* _Exercises to complete_
• A. From the TWINSPAN thread, write out the passage starting with "2019-12-17 Thread Gonzalez-Mirelis, Genoveva" and going on through "-Empenigr3 +Callvulg2 < 2).".
• B. In the TWINSPAN thread, what abundance threshold must Sterpasc exceed at division 4?

* _Excerpt provided_
"""
Re: [R-sig-eco] twinspan classification rules as narrative

2019-12-17 Thread Gonzalez-Mirelis, Genoveva
Hi Jari and all, 

Thank you for your explanation, and indeed thank you for developing the R 
package, which I did download off your GitHub repo.

It seems like I picked a fairly easy example, so let me make sure that I have 
understood the rules correctly by describing here the previous division, namely 
division 4 (+Cladrang4 +Cladmero1 -Sterpasc5 -Empenigr3 +Callvulg2 < 2).

First of all, here are the species, and abundance thresholds that need to be 
checked at this division (I refer to these as "species conditions" later): 
Cladrang abundance > 5 (if so, +1), Cladmero abundance > 0 (if so, +1), 
Sterpasc abundance > 25 (if so, -1), Empenigr abundance > 1 (if so, -1) and 
Callvulg abundance > 0.1 (if so, +1). I'll just remind you that I have used the 
cutlevels in the Braun-Blanquet scale.

See:

ahti[which(rownames(ahti)%in%c("Ster113","Ster097", "Ster098")),
 which(colnames(ahti)%in%c("Cladrang", "Cladmero", "Sterpasc", "Empenigr", 
"Callvulg"))]

Now (as opposed to the example in my previous post) there are multiple ways in 
which the total score may be < 2. For example, site Ster113 (one of the three 
members of the final group) has Sterpasc present at an abundance > 25 and 
Empenigr at an abundance > 1; while the other three species conditions are not 
met, the total score is < 2. Similarly, site Ster 097 meets the conditions for 
the two negative indicators, as well as the condition for Cladmero, which is 
present at an abundance > 0. Etc. Correct? 

Then, would it also be fair to say that, if the total score threshold is "much" 
smaller than the total number of indicators (in this example the former is 2 
and the latter is 5) it is more "important" that the conditions for the 
negative indicators are met?

Keep in mind that what I'm ultimately trying to do is to provide a summarized 
description of species composition for all sites in a given group (and that I 
don't want this description to be much longer than it needs to be!).

Thank you very much again!

G


-----Original Message-
From: Jari Oksanen  
Sent: 16. desember 2019 16:39
To: Gonzalez-Mirelis, Genoveva 
Cc: r-sig-ecology@r-project.org
Subject: Re: [R-sig-eco] twinspan classification rules as narrative

Howdy,

TWINSPAN is not in CRAN. It seems that you found it in github.
"""
* _Data section_
"""
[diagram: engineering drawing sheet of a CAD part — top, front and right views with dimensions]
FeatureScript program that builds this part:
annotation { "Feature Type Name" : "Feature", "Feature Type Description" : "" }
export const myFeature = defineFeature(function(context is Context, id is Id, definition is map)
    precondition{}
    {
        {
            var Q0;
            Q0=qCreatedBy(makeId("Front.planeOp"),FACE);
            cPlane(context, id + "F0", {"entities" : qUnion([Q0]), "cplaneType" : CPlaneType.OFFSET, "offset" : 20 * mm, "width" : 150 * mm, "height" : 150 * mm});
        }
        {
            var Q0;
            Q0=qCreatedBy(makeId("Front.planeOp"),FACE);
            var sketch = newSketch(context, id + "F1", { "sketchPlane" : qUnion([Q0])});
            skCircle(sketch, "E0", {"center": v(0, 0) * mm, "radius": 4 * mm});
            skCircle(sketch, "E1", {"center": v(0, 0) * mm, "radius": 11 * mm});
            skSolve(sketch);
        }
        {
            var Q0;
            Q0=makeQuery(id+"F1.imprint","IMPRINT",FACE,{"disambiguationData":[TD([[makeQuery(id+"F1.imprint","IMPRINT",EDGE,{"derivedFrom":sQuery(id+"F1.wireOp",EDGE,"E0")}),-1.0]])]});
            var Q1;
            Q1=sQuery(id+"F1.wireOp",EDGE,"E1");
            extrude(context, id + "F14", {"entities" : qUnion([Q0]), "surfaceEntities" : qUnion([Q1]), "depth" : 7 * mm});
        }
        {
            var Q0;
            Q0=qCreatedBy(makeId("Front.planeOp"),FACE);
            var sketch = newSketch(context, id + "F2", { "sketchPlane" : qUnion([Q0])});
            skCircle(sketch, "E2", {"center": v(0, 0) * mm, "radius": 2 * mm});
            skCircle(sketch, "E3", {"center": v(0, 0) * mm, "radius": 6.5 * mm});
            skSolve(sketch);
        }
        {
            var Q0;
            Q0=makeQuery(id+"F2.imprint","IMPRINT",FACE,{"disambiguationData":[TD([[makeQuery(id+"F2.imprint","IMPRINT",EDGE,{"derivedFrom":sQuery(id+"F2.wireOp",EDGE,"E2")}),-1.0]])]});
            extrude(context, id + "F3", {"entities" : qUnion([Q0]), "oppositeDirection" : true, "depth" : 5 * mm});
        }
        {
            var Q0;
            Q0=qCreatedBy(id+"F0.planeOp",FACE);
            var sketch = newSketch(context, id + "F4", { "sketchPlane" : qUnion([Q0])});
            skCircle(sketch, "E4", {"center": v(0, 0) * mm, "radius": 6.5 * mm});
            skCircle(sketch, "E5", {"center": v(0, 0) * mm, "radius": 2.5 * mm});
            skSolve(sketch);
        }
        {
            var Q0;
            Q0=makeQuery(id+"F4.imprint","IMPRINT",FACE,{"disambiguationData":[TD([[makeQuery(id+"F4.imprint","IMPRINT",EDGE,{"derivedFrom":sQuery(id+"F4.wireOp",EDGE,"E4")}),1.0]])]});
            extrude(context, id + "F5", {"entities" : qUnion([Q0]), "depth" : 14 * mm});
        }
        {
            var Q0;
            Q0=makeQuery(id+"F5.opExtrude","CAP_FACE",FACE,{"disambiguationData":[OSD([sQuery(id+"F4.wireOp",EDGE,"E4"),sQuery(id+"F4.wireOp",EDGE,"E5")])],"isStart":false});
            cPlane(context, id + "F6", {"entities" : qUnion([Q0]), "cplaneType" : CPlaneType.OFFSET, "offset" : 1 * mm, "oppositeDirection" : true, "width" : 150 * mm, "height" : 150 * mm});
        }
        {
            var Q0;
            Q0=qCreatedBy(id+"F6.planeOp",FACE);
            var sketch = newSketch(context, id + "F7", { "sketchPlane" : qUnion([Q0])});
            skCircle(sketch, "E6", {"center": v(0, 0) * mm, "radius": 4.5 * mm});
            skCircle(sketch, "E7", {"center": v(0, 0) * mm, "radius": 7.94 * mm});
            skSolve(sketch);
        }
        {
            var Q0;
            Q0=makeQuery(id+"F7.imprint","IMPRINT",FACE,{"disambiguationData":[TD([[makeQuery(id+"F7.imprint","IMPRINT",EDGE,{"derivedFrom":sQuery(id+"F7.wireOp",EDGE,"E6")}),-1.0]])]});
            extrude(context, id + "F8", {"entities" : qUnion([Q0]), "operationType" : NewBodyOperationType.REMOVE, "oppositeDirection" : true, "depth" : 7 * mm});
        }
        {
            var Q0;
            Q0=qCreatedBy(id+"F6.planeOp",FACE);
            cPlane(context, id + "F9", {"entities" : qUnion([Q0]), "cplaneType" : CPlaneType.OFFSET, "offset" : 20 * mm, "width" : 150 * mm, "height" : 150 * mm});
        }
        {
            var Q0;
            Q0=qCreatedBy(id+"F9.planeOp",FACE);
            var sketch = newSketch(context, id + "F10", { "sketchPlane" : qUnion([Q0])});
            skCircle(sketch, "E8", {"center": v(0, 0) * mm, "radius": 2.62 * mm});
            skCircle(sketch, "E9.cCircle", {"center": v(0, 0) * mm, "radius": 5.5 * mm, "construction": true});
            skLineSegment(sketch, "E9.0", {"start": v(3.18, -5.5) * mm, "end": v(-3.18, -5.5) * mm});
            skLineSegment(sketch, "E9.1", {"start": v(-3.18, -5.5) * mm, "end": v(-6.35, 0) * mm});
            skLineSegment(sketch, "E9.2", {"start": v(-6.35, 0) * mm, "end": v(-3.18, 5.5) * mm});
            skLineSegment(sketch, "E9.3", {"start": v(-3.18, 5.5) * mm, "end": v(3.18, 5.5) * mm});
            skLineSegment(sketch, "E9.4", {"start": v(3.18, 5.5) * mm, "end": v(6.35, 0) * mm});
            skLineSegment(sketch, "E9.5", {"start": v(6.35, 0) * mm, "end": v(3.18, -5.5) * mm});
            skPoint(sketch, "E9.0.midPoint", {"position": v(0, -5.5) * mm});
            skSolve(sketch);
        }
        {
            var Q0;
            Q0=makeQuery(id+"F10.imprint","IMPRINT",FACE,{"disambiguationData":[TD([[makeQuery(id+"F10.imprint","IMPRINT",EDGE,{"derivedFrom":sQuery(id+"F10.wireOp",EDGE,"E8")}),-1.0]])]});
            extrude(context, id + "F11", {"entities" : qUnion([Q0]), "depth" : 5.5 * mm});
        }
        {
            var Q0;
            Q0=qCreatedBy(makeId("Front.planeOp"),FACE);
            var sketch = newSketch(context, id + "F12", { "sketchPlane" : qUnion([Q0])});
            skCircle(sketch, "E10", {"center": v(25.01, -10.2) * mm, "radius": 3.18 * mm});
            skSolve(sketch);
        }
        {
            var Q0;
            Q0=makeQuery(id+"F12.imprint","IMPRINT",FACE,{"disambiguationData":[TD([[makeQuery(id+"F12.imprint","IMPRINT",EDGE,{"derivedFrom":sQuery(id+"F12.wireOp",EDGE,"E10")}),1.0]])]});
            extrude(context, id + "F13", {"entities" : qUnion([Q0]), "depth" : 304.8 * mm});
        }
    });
"""
* _Answers by task_
• A.
2019-12-17 Thread Gonzalez-Mirelis, Genoveva
Hi Jari and all, 

Thank you for your explanation, and indeed thank you for developing the R 
package, which I did download off your GitHub repo.

It seems like I picked a fairly easy example, so let me make sure that I have 
understood the rules correctly by describing here the previous division, namely 
division 4 (+Cladrang4 +Cladmero1 -Sterpasc5 -Empenigr3 +Callvulg2 < 2).

• B. Sterpasc must have an abundance greater than 25.